## Exercise aim
Copy, from the material below, each line that contains the word "brown".

*** Opening Data listing ***

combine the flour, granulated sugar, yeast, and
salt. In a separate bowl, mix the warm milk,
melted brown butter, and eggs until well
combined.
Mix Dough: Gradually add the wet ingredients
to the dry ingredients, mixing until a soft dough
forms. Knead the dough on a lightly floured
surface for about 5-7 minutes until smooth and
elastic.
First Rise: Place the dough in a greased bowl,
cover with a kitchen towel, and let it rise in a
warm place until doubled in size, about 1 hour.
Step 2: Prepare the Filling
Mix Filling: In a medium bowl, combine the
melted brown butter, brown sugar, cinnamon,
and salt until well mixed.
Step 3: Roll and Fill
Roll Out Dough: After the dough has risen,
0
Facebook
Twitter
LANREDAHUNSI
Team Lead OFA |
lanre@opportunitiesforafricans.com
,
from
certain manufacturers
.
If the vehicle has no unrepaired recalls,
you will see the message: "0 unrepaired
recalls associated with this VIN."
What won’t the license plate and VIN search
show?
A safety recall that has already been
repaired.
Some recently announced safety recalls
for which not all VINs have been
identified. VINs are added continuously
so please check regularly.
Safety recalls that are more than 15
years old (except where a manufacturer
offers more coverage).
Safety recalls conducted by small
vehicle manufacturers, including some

*** Closing Data listing ***
*** Opening Data listing ***

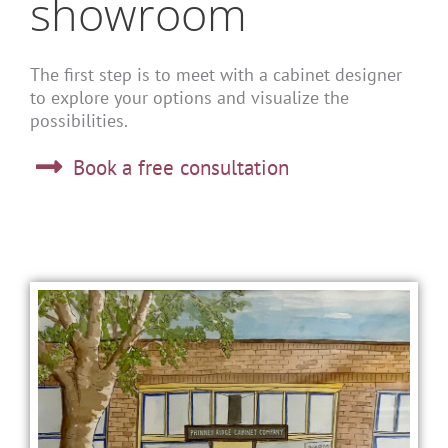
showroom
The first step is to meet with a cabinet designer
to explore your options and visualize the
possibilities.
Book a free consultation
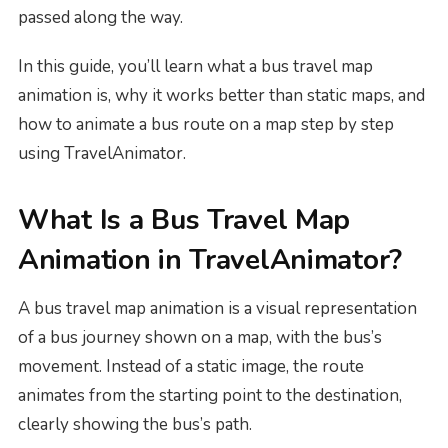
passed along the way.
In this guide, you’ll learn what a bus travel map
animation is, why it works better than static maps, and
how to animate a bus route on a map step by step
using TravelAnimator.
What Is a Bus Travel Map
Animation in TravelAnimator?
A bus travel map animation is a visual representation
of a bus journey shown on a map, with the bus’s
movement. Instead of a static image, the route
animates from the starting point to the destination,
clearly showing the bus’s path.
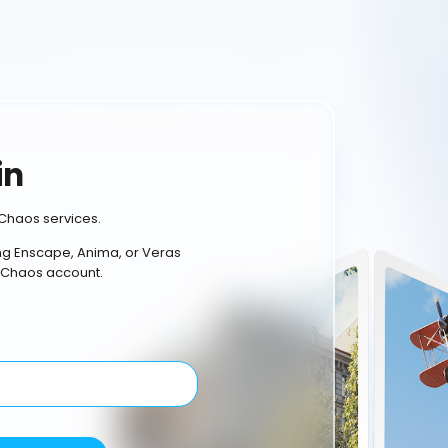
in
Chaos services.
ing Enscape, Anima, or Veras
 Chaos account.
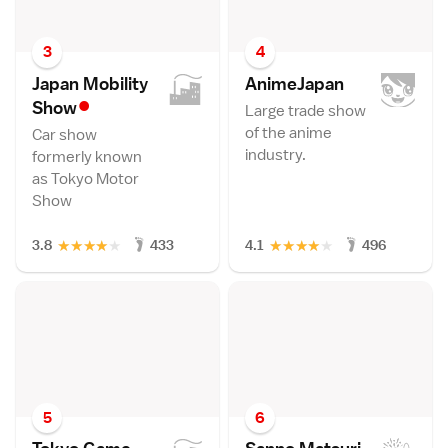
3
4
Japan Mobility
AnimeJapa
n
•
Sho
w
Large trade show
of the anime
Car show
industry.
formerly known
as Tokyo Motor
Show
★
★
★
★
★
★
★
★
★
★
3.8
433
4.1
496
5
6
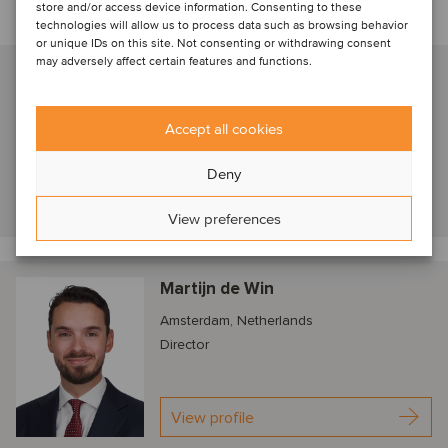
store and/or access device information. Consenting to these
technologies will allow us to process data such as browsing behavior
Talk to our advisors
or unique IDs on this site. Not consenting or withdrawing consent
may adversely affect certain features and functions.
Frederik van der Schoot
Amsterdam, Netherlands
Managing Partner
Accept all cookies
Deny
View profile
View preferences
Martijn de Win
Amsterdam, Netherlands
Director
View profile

*** Closing Data listing ***

## Answer area
melted brown butter, and eggs until well
melted brown butter, brown sugar, cinnamon,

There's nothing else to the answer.